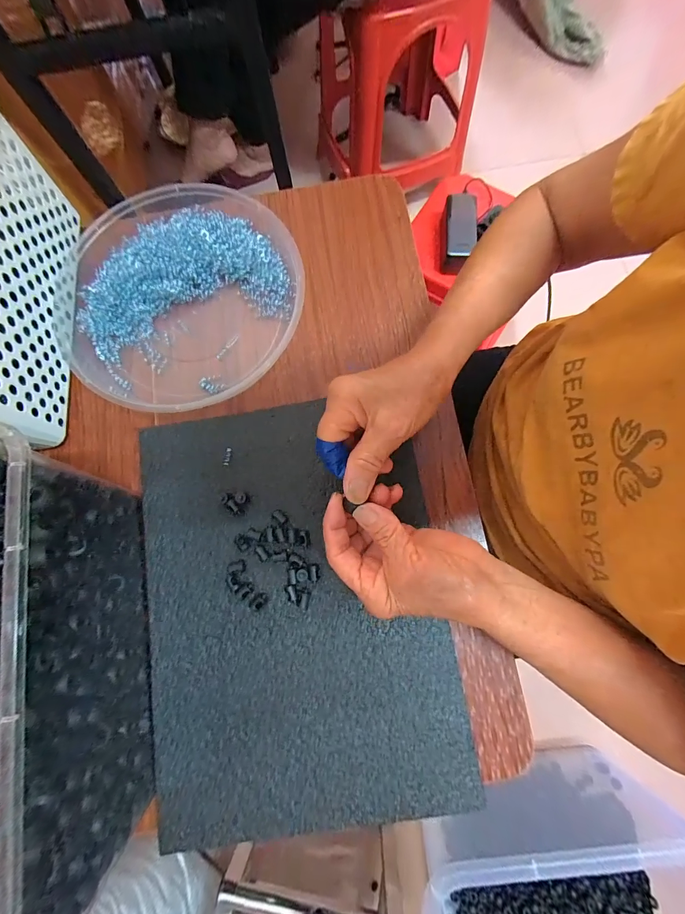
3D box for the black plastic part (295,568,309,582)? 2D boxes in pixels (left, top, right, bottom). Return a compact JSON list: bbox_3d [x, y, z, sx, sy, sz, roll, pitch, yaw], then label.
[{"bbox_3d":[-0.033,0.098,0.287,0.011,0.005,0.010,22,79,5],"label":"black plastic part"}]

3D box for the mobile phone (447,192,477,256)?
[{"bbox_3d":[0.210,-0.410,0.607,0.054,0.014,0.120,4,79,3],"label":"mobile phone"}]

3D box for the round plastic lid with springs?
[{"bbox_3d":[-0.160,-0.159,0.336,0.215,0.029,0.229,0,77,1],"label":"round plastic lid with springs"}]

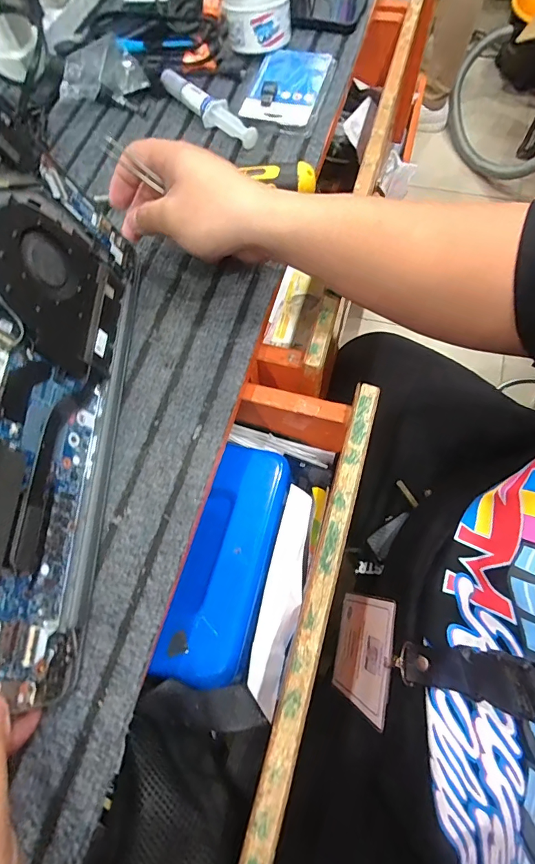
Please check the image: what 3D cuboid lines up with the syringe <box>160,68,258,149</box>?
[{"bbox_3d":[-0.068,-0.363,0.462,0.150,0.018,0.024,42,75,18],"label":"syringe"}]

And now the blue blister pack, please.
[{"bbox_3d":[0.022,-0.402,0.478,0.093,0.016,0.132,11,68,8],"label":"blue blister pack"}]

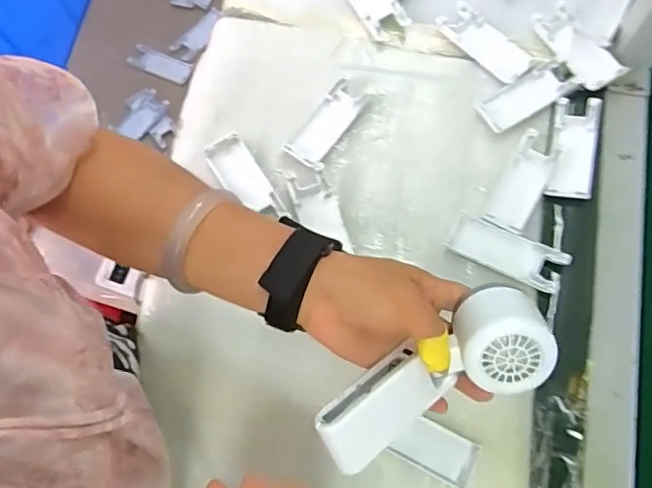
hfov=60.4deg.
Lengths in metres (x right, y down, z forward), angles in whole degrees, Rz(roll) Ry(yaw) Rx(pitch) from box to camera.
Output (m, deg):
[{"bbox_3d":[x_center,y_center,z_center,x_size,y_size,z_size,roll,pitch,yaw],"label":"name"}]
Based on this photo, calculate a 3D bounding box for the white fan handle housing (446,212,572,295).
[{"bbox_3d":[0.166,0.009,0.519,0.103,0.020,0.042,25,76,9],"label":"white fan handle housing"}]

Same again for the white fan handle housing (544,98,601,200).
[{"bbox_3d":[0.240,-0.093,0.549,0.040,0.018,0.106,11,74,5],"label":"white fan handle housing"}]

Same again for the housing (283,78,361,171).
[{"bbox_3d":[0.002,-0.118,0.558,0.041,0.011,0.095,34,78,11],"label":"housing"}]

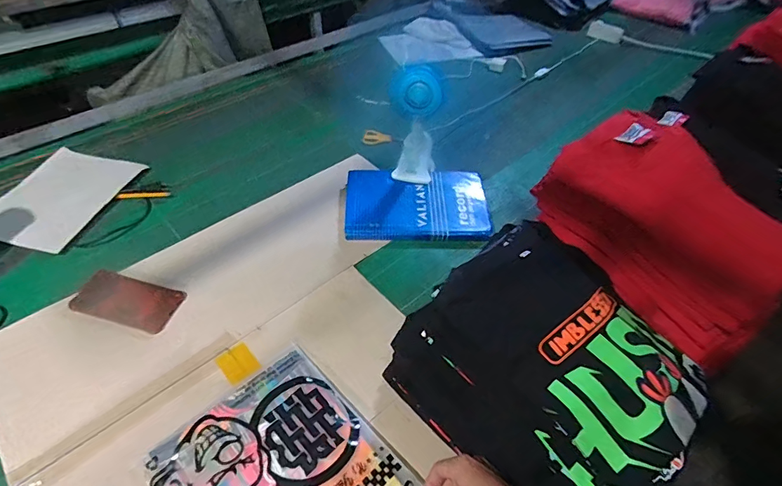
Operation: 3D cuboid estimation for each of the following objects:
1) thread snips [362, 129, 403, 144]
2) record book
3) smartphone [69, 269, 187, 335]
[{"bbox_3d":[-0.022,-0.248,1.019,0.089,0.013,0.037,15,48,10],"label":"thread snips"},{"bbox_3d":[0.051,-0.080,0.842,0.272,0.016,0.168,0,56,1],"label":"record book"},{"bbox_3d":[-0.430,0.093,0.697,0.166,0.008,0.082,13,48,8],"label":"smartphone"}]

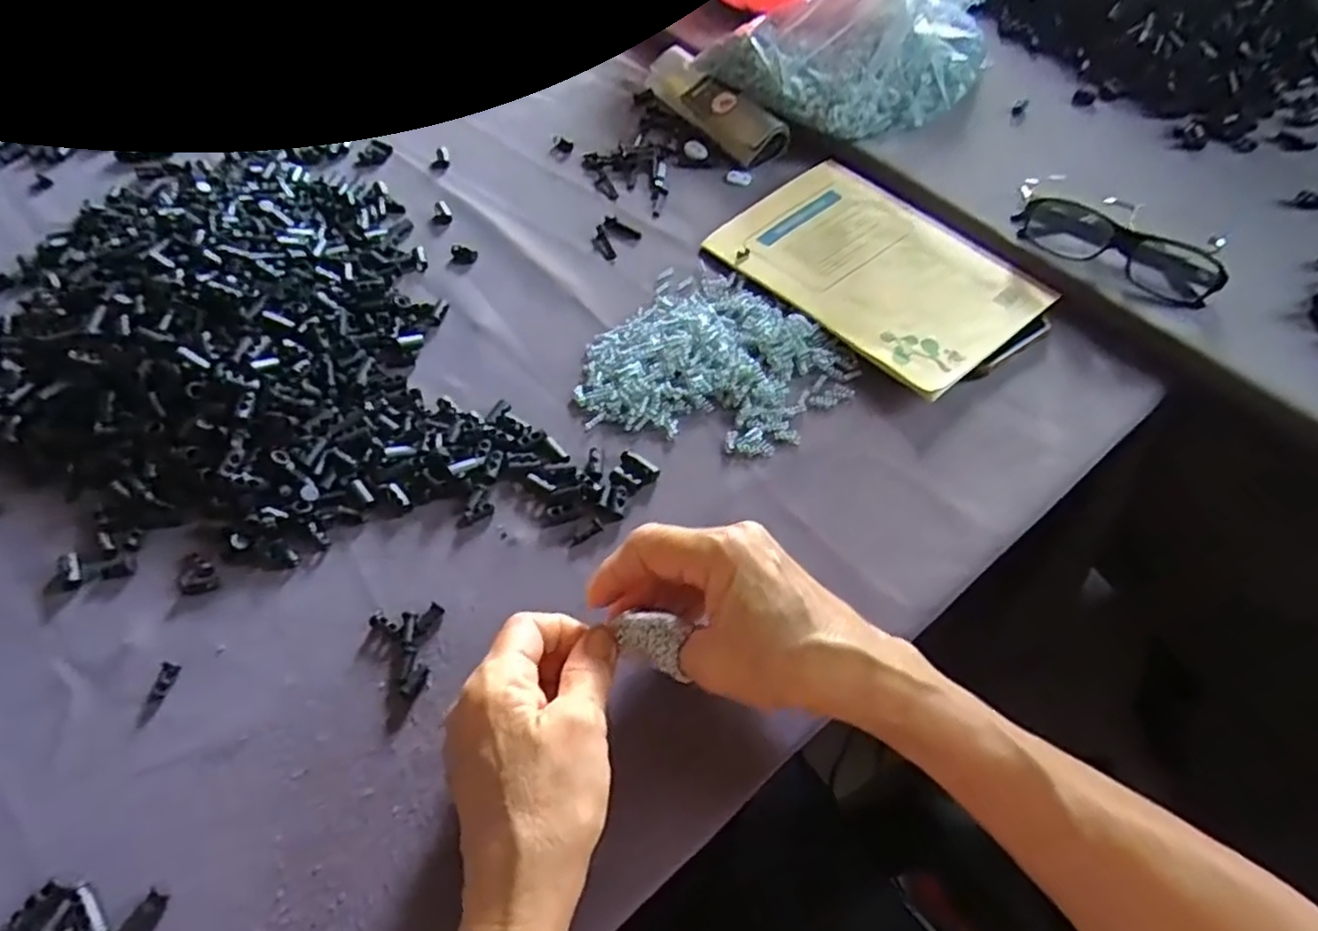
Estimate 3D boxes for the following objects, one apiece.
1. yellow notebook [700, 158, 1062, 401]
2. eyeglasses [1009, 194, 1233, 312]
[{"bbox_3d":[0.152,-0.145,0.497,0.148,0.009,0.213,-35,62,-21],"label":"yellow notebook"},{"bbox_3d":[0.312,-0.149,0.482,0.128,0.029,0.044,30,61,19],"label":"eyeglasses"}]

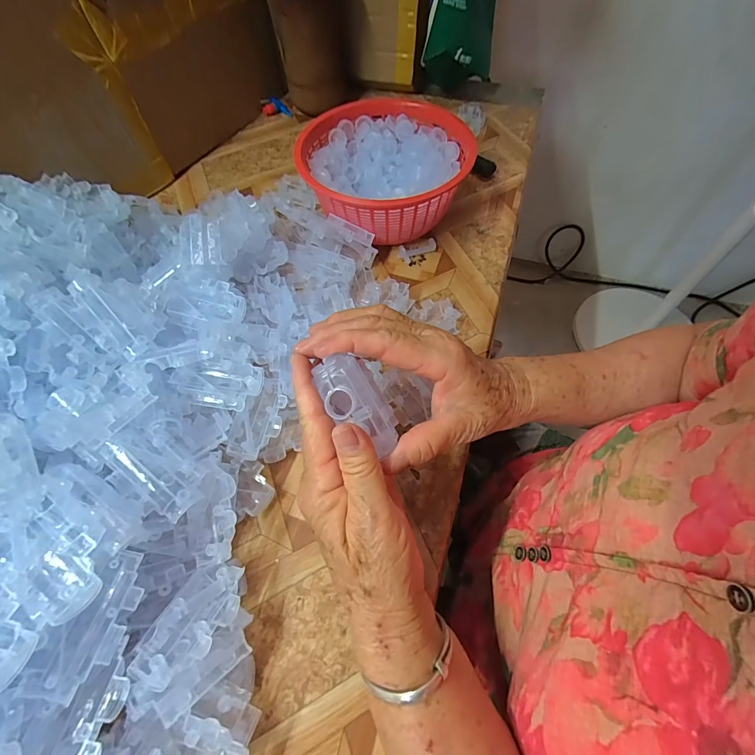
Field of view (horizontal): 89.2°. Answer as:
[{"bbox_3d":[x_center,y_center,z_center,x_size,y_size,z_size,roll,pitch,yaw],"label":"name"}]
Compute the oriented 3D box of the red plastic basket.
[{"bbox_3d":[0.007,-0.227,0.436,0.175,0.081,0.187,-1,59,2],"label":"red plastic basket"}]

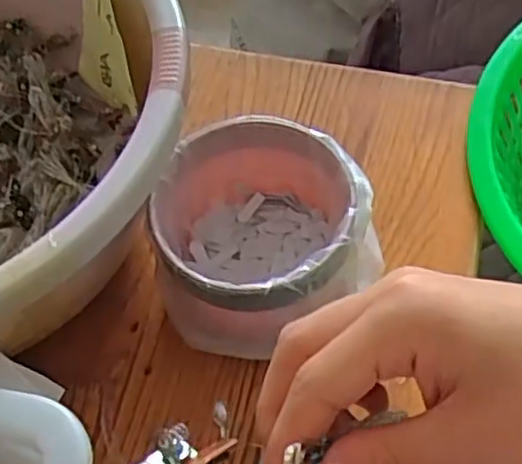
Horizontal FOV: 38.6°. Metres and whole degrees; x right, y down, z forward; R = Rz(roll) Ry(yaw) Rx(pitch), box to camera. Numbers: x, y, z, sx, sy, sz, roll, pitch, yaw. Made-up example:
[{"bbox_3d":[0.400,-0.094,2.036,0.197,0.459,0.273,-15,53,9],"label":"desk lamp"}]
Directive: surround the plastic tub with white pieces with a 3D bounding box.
########
## WHAT THIS TASK INVOLVES
Each line in the data that holds the string "down" should be found and copied.

## ANSWER TO THIS TASK
Lengths in metres (x right, y down, z forward), angles in whole degrees, Rz(roll) Ry(yaw) Rx(pitch) from box to camera.
Horizontal FOV: 38.6°. Metres and whole degrees; x right, y down, z forward; R = Rz(roll) Ry(yaw) Rx(pitch), box to camera. Numbers: x, y, z, sx, sy, sz, roll, pitch, yaw. Made-up example:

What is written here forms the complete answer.